Desde la segunda base en La Esmeralda comenzó la etapa más riesgosa de la travesía, las lluvias se sucedieron más copiosas días tras días, el recorrido hacia la selva se hizo más intrincado. El mayor vivió por primera vez las inclemencias torrenciales de las lluvias selváticas, sin poder encontrar un lugar apropiado donde pudieran aterrizar los helicópteros de aprovisionamiento de alimentos y medicina. Cuando se aplacaron las lluvias se pudo levantar las tiendas y las carpas de lona. Pronto el campamento La Esmeralda estuvo listo, desde allí a los veinte días de instalarse emprendieron las siguientes jornadas río arriba.
Sobre las aguas turbulentas, las curiaras se impusieron a los endebles kayaks, naves inadecuadas para remontar un río bravío como el Orinoco. Se recurría al apoyo de las piernas de los tripulantes y la ayuda de los garabatos, agarrados fuertemente de los mecates. Con ese esfuerzo los tenaces navegantes, logró lentamente pasar todas las curiaras.
A veces los expedicionarios quedaban atrapados entre la espesa vegetación, impidiendo el paso hacia las altas mesetas, y no les quedaba otro remedio que abrirse paso hacia adelante a golpes de los filosos machetes, hasta el límite del cansancio, bañados de sudor. Detrás de los bosques asomaban murallas de rocas que parecían haber sido segadas por una cuchilla gigantesca que había dejado huecos perfectamente perforados, cortados vertiginosamente, formando hendiduras huecas en las enormes mesetas elevadas por encima de los cuatro primeros hombres que se hallaban lo más cerca del lugar donde nace el Orinoco.

Expandidos alrededor del cuarteto, inmensos saltos de aguas espumosas producían el ruido profundo y ensordecedor de enormes chorros de vapor. De los cuatros exploradores perplejos antes las maravillas naturales de ese lugar de la Sierra Parima, límites fronterizos entre Venezuela y Brasil, solo el mayor Franz Rísquez Iribarren tenía certeza del punto donde estaban.
El ojo de agua a la vista
Saturado de regocijo el perseverante militar contemplaba surgir de entre las hendijas rocosas y el suave musgo de aquellos hondos farallones el delgado manantial cristalino del tercer río más caudaloso del mundo, metido en una elevación de 1.047,35 metros sobre el nivel del mar, paraje maravilloso, conocido desde entonces con el nombre de cerro Carlos Delgado Chalbaud. En el centro del afluente quedó enterrado el Pabellón Nacional y se fijó encima de las rocas el hito geográfico grabado con las siglas de los ministerios de Defensa, Educación, Minas e Hidrocarburos, los organismos nacionales patrocinadores de la expedición.

### LISTADO PROPORCIONADO
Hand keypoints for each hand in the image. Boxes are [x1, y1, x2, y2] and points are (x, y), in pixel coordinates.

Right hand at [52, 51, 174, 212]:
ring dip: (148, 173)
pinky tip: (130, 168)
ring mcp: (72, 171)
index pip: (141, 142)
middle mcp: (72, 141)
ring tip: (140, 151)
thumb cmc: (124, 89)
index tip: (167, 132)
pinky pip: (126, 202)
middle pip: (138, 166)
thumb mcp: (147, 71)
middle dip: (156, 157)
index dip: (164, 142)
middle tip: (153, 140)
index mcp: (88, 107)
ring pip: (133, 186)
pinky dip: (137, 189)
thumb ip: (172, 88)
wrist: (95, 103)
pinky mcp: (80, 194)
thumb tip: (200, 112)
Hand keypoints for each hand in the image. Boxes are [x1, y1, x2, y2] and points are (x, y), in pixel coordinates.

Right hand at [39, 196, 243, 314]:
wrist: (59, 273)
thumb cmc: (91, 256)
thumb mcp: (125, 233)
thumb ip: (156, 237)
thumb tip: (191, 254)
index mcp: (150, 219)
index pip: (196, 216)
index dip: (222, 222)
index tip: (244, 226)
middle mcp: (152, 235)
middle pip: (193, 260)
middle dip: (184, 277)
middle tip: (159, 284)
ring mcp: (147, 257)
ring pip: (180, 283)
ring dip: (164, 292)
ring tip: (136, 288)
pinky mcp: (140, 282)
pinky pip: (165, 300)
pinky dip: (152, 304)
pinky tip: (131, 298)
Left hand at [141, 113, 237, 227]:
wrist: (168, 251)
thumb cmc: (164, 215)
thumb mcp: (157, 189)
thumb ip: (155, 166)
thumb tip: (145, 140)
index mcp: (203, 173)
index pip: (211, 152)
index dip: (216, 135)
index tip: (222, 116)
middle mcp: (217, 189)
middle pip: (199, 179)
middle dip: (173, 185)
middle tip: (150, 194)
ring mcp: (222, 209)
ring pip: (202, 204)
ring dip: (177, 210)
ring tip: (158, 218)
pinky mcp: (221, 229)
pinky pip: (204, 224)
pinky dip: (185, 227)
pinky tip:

### TAREA ASIGNADA
Reproduce tal cual el pasaje del fragmento sobre la expedición a las fuentes del Orinoco, desde "Expandidos alrededor del" hasta "punto donde estaban.". El listado no interviene para nada en esto.

### ESPACIO DE RESPUESTA
Expandidos alrededor del cuarteto, inmensos saltos de aguas espumosas producían el ruido profundo y ensordecedor de enormes chorros de vapor. De los cuatros exploradores perplejos antes las maravillas naturales de ese lugar de la Sierra Parima, límites fronterizos entre Venezuela y Brasil, solo el mayor Franz Rísquez Iribarren tenía certeza del punto donde estaban.